EXERCISES:
a - In the expression-parser write-up below, what does an operator character preceded by a U stand for?
b - Write the next part of the expression-parser write-up below, picking up after its final line.

PAGE EXTRACT:
Fair enough. All we have to do is change our tokenizer to return the list tokens, then we can write the algorithm. When it comes to returning tokens from the tokenizer we have to choices: return the tokens as raw text the way we already store them in a vector, or turn them into tokens, as defined in the union structure described earlier. Either way is fine, but keeping with out philosophy that the tokenizer does no error checking, return them as strings, were a string of numerals is an operand token, an operator character is a binary operator, and an operator character preceded by a U is a unary operator. So before we shunt the tokens through the yard, so to say, we should translate them into the more precise representation format (which is more compact). We also need to define the precedence of our operators, luckily this is very well defined, both in mathematics and in every programming language ever, so we can just use someone else's list of precedence.
The algorithm as explained above also assumes that you want to evaluate the expression while you parse it. We don't want that. The algorithm needs to change so that instead of 'applying' the operator to the operands, we just push the operator onto the operand stack. Logically, instead of calling it an operand stack we will call it a output queue. (The reason I posted that version of the algorithm was that it was the most compact version I found, but it still applies). The algorithm written in C++-code looks like follows:
#include <string>
#include <vector>
#include "Token.h"
#include <exception>
#include <algorithm>
#include <map>
std::vector<Token> toTokens(const std::vector<std::string>& tokens)
{
std::vector<Token> ret;
for (auto& token : tokens)
{
if (token.size() == 0)
continue;
if (token[0] >= '0' && token[0] <= '9')
{
if (std::find_if(token.begin(), token.end(),
[](char test) {return !(test >= '0' && test <= '9'); })
!= token.end())
continue; //not all numerals, abort!
Token t;
t.type = Token::Type::Number;
t.token.value = atoi(token.c_str());
ret.push_back(t);
}
else if (token[0] == 'U')
{
if (token.size() == 1)
continue;
if (token[1] == '-' || token[1] == '+')
{
Token t;
t.type = Token::Type::Operator;
t.token.op = Token::OpType::Neg;
ret.push_back(t);
}
}
else
{
Token t;
t.type = Token::Type::Operator;
switch (token[0])
{
case '+':
t.token.op = Token::OpType::Add;
break;
case '-':
t.token.op = Token::OpType::Sub;
break;
case '*':
t.token.op = Token::OpType::Mul;
break;
case '/':
t.token.op = Token::OpType::Div;
break;
case '\\':
t.token.op = Token::OpType::Div;
break;
case '(':
t.token.op = Token::OpType::LParen;
break;
case ')':
t.token.op = Token::OpType::RParen;
break;
default:
continue;
}
ret.push_back(t);
}
}
return ret;
}
std::vector<Token> parse(const std::vector<std::string>& tokens)

DATASET EXCERPT:
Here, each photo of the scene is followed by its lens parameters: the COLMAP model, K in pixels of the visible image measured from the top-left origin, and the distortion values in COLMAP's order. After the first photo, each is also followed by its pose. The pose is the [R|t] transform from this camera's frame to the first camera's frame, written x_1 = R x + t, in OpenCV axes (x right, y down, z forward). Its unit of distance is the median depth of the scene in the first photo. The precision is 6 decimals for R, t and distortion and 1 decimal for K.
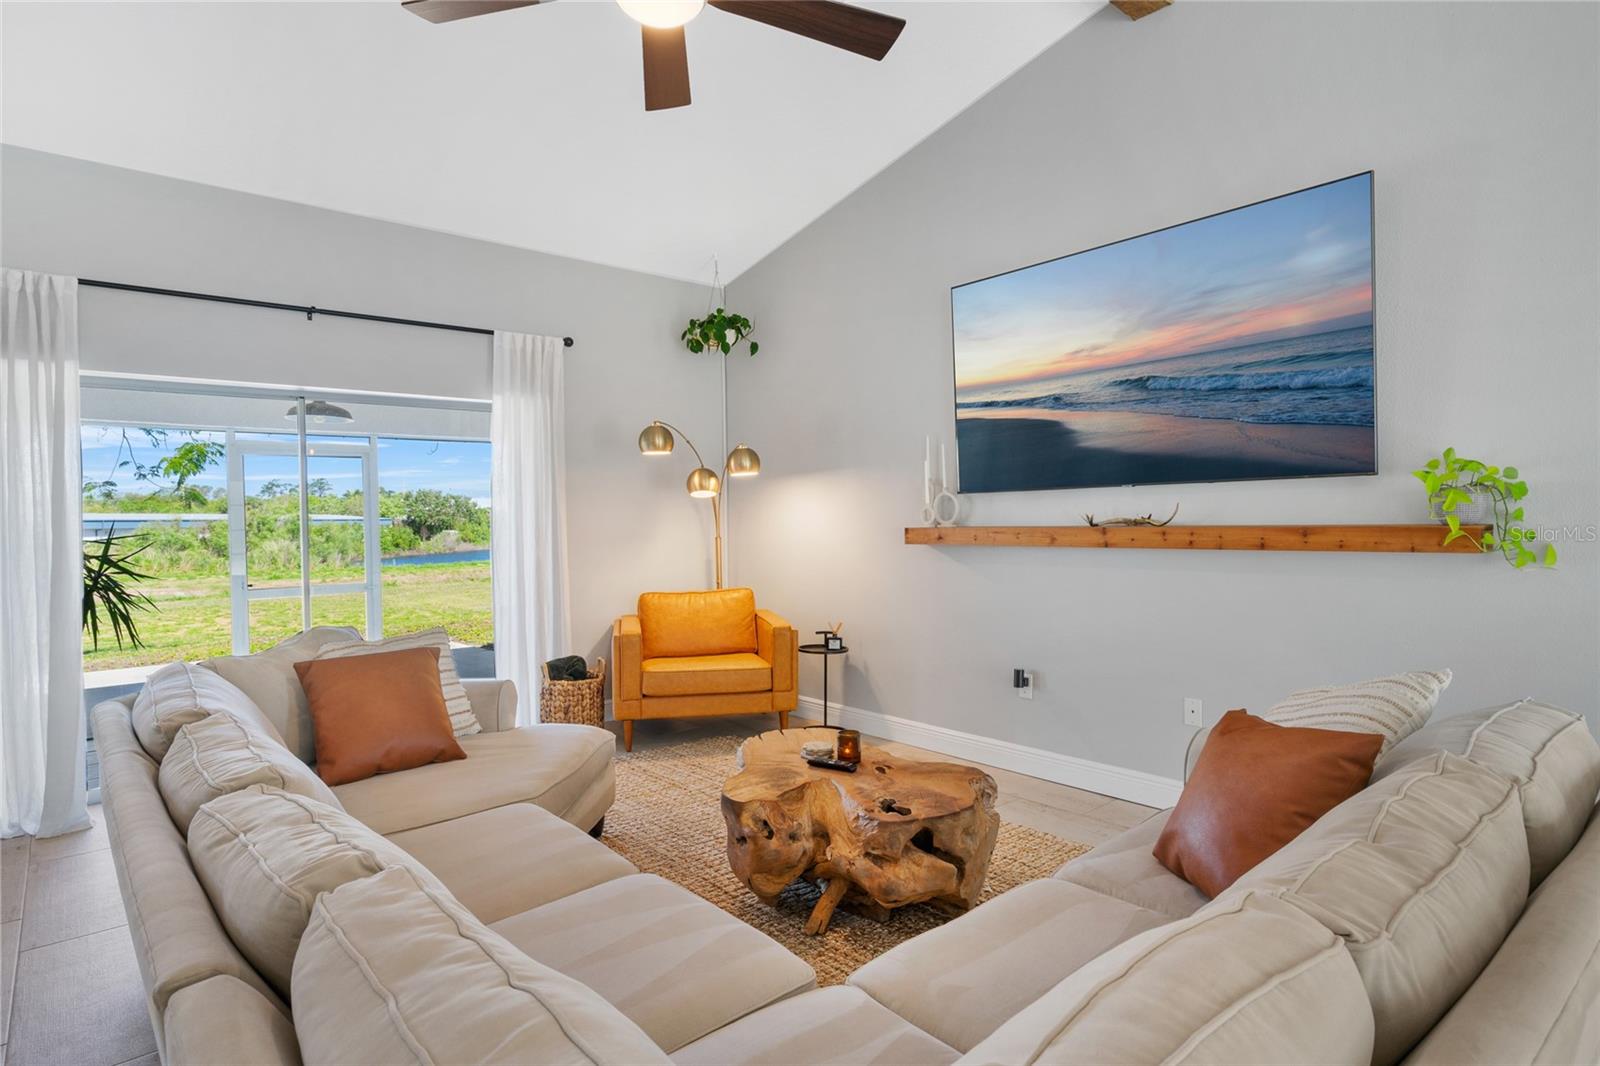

PER-TASK OUTPUTS:
a - A unary operator.

b -
{
std::vector<Token> input = toTokens(tokens);
std::vector<Token> operators;
std::vector<Token> output;
//:3 C++14:
std::map<Token::OpType, int> precedence =
{
{Token::Add, 4},
{Token::Sub, 4},
{Token::Pos, 2},
{Token::Neg, 2},
{Token::Mul, 3},
{Token::Div, 3},
{Token::LParen, 1},
{Token::RParen, 1},
};
for (auto token : input)
{
if (token.type == Token::Number)
{
output.push_back(token);
}
else if (token.type == Token::Operator)
{
if (token.token.op == Token::OpType::LParen)
operators.push_back(token);
else if (token.token.op == Token::OpType::RParen)
{
bool foundOne = false;
while (!operators.empty())
{
if (operators.back().token.op != Token::OpType::LParen)
{
output.push_back(operators.back());
operators.pop_back();
}
else
{
foundOne = true;
operators.pop_back();
break;
}
if (!foundOne);
//this is an indication of bad input.
//Ignore that for now
}
}
else
{
bool unary = (token.token.op == Token::OpType::Pos ||
token.token.op == Token::OpType::Neg);
while (!operators.empty())
{
if (unary && precedence[operators.back().token.op]
== precedence[token.token.op] &&
operators.back().token.op != Token::OpType::LParen)
{
output.push_back(operators.back());
operators.pop_back();
}
if (!unary && precedence[operators.back().token.op]
>= precedence[token.token.op] &&
operators.back().token.op != Token::OpType::LParen)
{
output.push_back(operators.back());
operators.pop_back();
}
else
break;
}
operators.push_back(token);
}
}
}
while (!operators.empty())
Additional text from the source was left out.